Bu devrin Bizim Çocukları olarak cenk meydanında canını ortaya koyan bu alpler, her defasında mesajlarını şu şekilde paylaştılar aslında anlamak isteyenler için; Ey erenler, okuyun okutun. Yeniden inşa için milletin uyanışına vesile olacak sistemi kurun. Ama bu sefer öyle bir kurun ki, ezel de ebed de Türk’ün sancağının dikildiği İslam elidir bu vatan, deyip mübarek vatan topraklarına namahrem elleri yaklaştırmasın.
Ve Bizim Çocuklar öyle zamanlarda ortaya çıktılar ki tekrar, Kızıl Elma deyip istikamet verdiler aziz milletlerine tank sırtında.
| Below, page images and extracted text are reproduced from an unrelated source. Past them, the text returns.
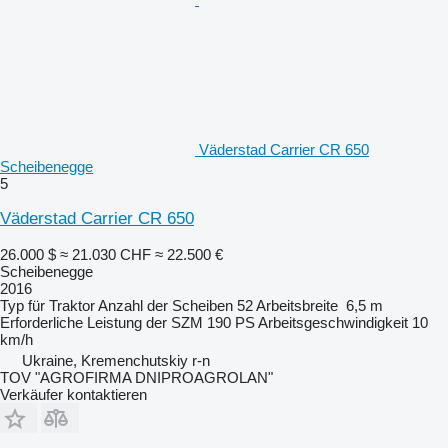
Väderstad Carrier CR 650
Scheibenegge
5
Väderstad Carrier CR 650
26.000 $
≈ 21.030 CHF
≈ 22.500 €
Scheibenegge
2016
Typ
für Traktor
Anzahl der Scheiben
52
Arbeitsbreite
6,5 m
Erforderliche Leistung der SZM
190 PS
Arbeitsgeschwindigkeit
10
km/h
Ukraine, Kremenchutskiy r-n
TOV "AGROFIRMA DNIPROAGROLAN"
Verkäufer kontaktieren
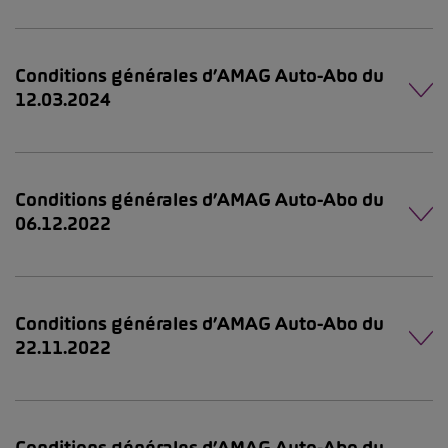
Conditions générales d’AMAG Auto-Abo du
12.03.2024
Conditions générales d’AMAG Auto-Abo du
06.12.2022
Conditions générales d’AMAG Auto-Abo du
22.11.2022
Conditions générales d’AMAG Auto-Abo du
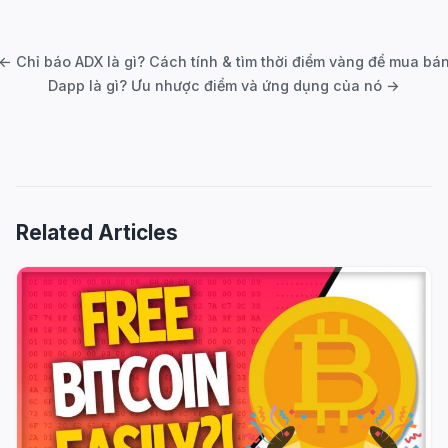
Post
navigation
← Chỉ báo ADX là gì? Cách tính & tìm thời điểm vàng để mua bá
Dapp là gì? Ưu nhược điểm và ứng dụng của nó →
Related Articles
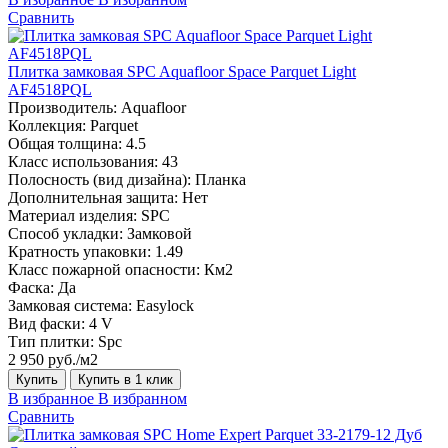
Сравнить
Плитка замковая SPC Aquafloor Space Parquet Light
AF4518PQL
Производитель:
Aquafloor
Коллекция:
Parquet
Общая толщина:
4.5
Класс использования:
43
Полосность (вид дизайна):
Планка
Дополнительная защита:
Нет
Материал изделия:
SPC
Способ укладки:
Замковой
Кратность упаковки:
1.49
Класс пожарной опасности:
Км2
Фаска:
Да
Замковая система:
Easylock
Вид фаски:
4 V
Тип плитки:
Spc
2 950 руб./м2
Купить
Купить в 1 клик
В избранное
В избранном
Сравнить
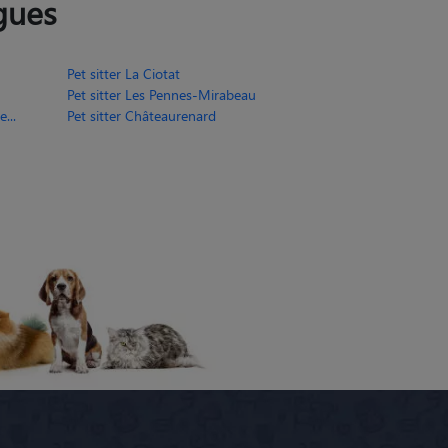
gues
Pet sitter La Ciotat
Pet sitter Les Pennes-Mirabeau
...
Pet sitter Châteaurenard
Elbette aziz milletimizin erenleri de kayıtsız kalmadılar böylesi bir süreçte. İçten içe, dünü hatırlatıp geleceğe ışık tutarak bugünü okuttular, görmek isteyenlere. Mansur El Maturidi’ce okuyup, anlamak ve akletme yöntemi ile hareket ettiler her zaman. Akıl ölçeğinde, akıllıca ve akıl büyüklüğünde mesafe kat ettiler.
İyi biliyoruz ki şimdi sıra erenlerde. Elbette yola düşecek, çağlar ötesinden kendilerine emanet edilen nizam ve kaidelerin muhafazasını açıp, yeniden en büyük dayanakları olan adalet asasını alarak, insanlığın hakkaniyet susamışlığına kırbalarını uzatacaklar.
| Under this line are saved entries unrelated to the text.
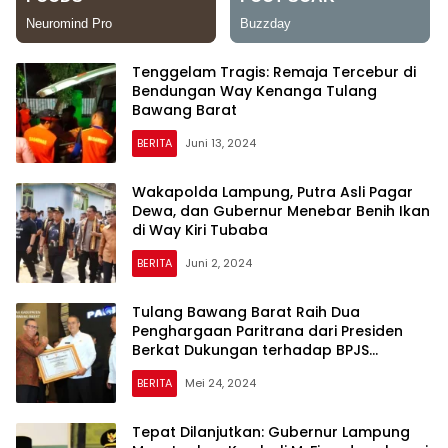
Tenggelam Tragis: Remaja Tercebur di
Bendungan Way Kenanga Tulang
Bawang Barat
BERITA
Juni 13, 2024
Wakapolda Lampung, Putra Asli Pagar
Dewa, dan Gubernur Menebar Benih Ikan
di Way Kiri Tubaba
BERITA
Juni 2, 2024
Tulang Bawang Barat Raih Dua
Penghargaan Paritrana dari Presiden
Berkat Dukungan terhadap BPJS
Ketenagakerjaan
BERITA
Mei 24, 2024
Tepat Dilanjutkan: Gubernur Lampung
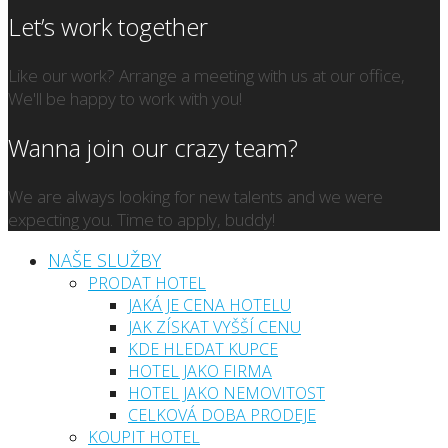
Let’s work together
Like our work? Arrange a meeting with us at our office,
We'll be happy to work with you!
Wanna join our crazy team?
We are always looking for new talents and we were
expecting you. Time to apply, buddy!
NAŠE SLUŽBY
PRODAT HOTEL
JAKÁ JE CENA HOTELU
JAK ZÍSKAT VYŠŠÍ CENU
KDE HLEDAT KUPCE
HOTEL JAKO FIRMA
HOTEL JAKO NEMOVITOST
CELKOVÁ DOBA PRODEJE
KOUPIT HOTEL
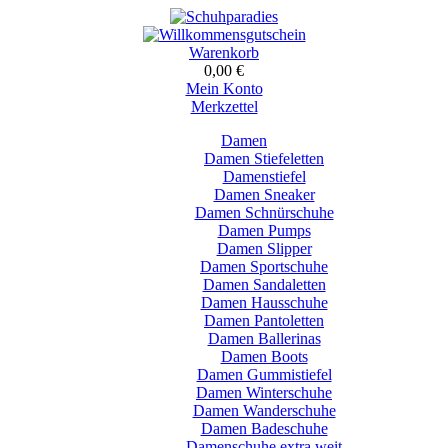
Warenkorb
0,00 €
Mein Konto
Merkzettel
Damen
Damen Stiefeletten
Damenstiefel
Damen Sneaker
Damen Schnürschuhe
Damen Pumps
Damen Slipper
Damen Sportschuhe
Damen Sandaletten
Damen Hausschuhe
Damen Pantoletten
Damen Ballerinas
Damen Boots
Damen Gummistiefel
Damen Winterschuhe
Damen Wanderschuhe
Damen Badeschuhe
Damenschuhe extra weit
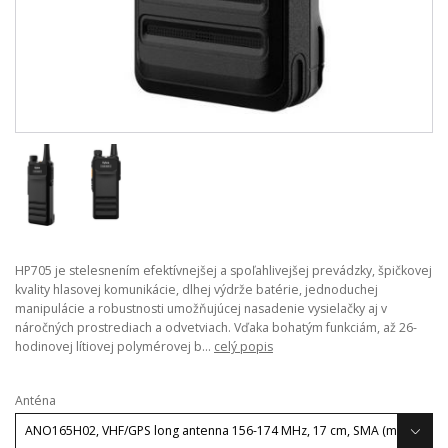
HP705 je stelesnením efektívnejšej a spoľahlivejšej prevádzky, špičkovej
kvality hlasovej komunikácie, dlhej výdrže batérie, jednoduchej
manipulácie a robustnosti umožňujúcej nasadenie vysielačky aj v
náročných prostrediach a odvetviach. Vďaka bohatým funkciám, až 26-
hodinovej lítiovej polymérovej b...
celý popis
Anténa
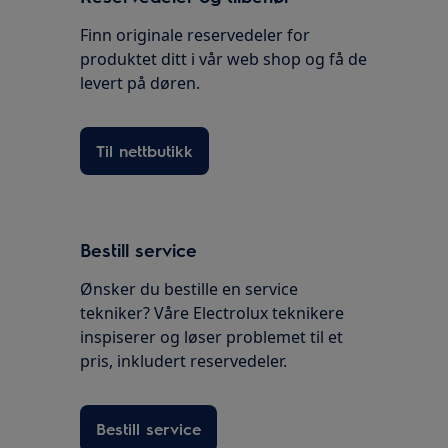
Finn originale reservedeler for
produktet ditt i vår web shop og få de
levert på døren.
Til nettbutikk
Bestill service
Ønsker du bestille en service
tekniker? Våre Electrolux teknikere
inspiserer og løser problemet til et
pris, inkludert reservedeler.
Bestill service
Duyun sesimizi hak ve hakikatin yolcusu Erenler,
Sizler üçler meclisinizde iken, yediler kapınızı sımsıkı tuttu. Ser verdi, sır vermedi. Kırklara açılan kapıyı aralama sırası sizde.
Yollara ve gönüllere düşme vaktidir gelen.
Selam ve muhabbetlerimi sunarım.
"BİZ Bizimle BİZLERİ BİZDEN Soranlara KOŞTUK.." "Dün HAK Bizimle idi..Bugün biz ona konuk.." HAKKI BABA.